Bad Policy Has Caused a “Dining Disaster” in the District of Columbia

Marking the anniversary of ill-fated Initiative 82 in Washington, D.C. at the end of 2023 were serious consequences: lost restaurant jobs, lost tip earnings for restaurants’ servers and bartenders, and even a wave of beloved neighborhood restaurant closures.

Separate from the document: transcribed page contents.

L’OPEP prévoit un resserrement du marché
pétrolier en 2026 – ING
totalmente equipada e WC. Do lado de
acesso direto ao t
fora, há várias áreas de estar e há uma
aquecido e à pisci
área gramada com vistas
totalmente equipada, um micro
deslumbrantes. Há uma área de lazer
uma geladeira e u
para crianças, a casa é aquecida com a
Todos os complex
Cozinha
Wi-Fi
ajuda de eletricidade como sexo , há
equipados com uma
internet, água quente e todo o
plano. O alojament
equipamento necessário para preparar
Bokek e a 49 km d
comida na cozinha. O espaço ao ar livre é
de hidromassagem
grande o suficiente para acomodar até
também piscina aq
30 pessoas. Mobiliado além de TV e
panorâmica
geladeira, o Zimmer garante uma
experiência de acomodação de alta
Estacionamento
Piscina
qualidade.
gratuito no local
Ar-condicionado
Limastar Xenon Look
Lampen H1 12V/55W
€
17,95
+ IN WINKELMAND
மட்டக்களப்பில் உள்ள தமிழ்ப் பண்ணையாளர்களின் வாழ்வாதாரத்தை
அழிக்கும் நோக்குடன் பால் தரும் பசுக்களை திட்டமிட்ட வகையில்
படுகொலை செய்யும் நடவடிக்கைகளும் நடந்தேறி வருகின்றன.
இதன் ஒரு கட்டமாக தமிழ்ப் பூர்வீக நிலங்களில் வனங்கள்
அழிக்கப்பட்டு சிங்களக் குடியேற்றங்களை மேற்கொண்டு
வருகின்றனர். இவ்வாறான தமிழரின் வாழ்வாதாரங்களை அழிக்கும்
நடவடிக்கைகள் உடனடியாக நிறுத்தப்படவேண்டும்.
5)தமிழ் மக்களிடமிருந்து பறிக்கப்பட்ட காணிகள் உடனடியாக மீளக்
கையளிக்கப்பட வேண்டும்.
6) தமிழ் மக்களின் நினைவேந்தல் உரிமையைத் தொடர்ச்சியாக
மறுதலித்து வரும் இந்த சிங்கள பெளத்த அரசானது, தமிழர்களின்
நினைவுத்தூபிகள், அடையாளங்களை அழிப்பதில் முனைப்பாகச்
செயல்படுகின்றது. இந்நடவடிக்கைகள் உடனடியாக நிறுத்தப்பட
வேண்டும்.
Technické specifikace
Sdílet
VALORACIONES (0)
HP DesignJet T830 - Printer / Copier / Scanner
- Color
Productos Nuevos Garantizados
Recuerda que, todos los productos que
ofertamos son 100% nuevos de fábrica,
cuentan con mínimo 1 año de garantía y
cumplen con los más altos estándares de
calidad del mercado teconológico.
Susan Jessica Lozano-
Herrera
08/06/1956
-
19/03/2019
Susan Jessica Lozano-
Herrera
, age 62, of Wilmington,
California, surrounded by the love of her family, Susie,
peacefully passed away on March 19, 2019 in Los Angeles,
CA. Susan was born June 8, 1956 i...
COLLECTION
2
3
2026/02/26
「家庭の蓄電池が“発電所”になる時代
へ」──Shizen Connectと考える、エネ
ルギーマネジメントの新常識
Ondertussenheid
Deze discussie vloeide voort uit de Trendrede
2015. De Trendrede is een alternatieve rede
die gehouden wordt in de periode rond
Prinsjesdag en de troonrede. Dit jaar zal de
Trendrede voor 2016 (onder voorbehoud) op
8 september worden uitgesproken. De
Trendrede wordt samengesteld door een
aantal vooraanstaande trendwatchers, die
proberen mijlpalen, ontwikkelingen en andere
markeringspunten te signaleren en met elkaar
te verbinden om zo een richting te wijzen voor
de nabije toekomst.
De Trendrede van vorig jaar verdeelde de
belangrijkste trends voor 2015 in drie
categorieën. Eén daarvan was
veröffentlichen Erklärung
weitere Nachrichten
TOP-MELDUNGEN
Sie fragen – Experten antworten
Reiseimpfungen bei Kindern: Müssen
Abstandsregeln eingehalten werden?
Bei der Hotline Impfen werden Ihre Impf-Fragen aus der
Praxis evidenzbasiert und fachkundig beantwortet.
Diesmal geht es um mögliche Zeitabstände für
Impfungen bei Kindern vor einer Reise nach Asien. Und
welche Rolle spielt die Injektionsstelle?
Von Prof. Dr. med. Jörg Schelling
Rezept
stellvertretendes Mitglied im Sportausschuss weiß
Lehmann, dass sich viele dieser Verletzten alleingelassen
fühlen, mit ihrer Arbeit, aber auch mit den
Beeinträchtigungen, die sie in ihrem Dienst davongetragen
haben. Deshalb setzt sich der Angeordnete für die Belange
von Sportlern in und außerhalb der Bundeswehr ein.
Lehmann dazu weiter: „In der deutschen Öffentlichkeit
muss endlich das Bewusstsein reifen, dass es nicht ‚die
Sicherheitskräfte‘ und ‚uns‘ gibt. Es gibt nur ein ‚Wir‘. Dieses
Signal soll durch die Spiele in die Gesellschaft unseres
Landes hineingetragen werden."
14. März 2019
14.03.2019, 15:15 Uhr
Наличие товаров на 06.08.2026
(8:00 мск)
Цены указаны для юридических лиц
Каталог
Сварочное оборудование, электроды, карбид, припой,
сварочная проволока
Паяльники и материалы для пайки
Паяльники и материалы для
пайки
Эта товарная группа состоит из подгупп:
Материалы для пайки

In the Wall Street Journal, EPI’s Michael Saltsman and Rebekah Paxton write about the trifecta of factors contributing to an ever-worsening environment for restaurants in the District. Tip credit elimination has exacerbated economic woes for restaurants still recovering years after the pandemic, on top of rising crime downtown, and now two major league sports teams threatening to leave their home arena within city limits.

Read an excerpt of the op-ed below:

The restaurant scene in the District of Columbia is dying, and public policy is to blame. As recently as 2016, the nation’s capital received its first Michelin Guide and accolades from the country’s top food magazines. In 2018 the editor of Bon Appétit declared that Washington was “having a moment,” with some restaurants so popular that patrons would wait an hour to get a bite. But that was then. Rising crime and last year’s mandated increase in tipped wages have restaurateurs lining up to leave town.

In a December social-media post announcing the closing of Pursuit, a 10-year-old wine bar and restaurant, owner Adam Kelinsky said doing business in the city “is no longer sustainable.” Aaron McGovern and Arturas Vorobjovas shuttered both Washington locations of their seafood restaurant Brine in November, saying that the combined effects of the pandemic, the sputtering economy and “the spike in violent crime” had made it “impossible to survive.” Others focus on the second-order consequences of crime: With homicides in Washington up 35% in 2023 and car thefts up 82%, restaurant operators report that people are choosing to eat elsewhere.

Perhaps the sharpest blow was the December announcement that two of Washington’s major-league sports teams—the Wizards of the National Basketball Association and the Capitals of the National Hockey League—plan to leave for a more business-friendly environment in Alexandria, Va. The teams currently play at the Capital One Arena in Chinatown, where a once-vibrant restaurant scene catered to sports fans and concertgoers. The area has been plagued in recent years by robberies and shootings. Things got so bad that Ted Leonsis, owner of both teams, was forced to hire off-duty police to keep visitors to the arena safe.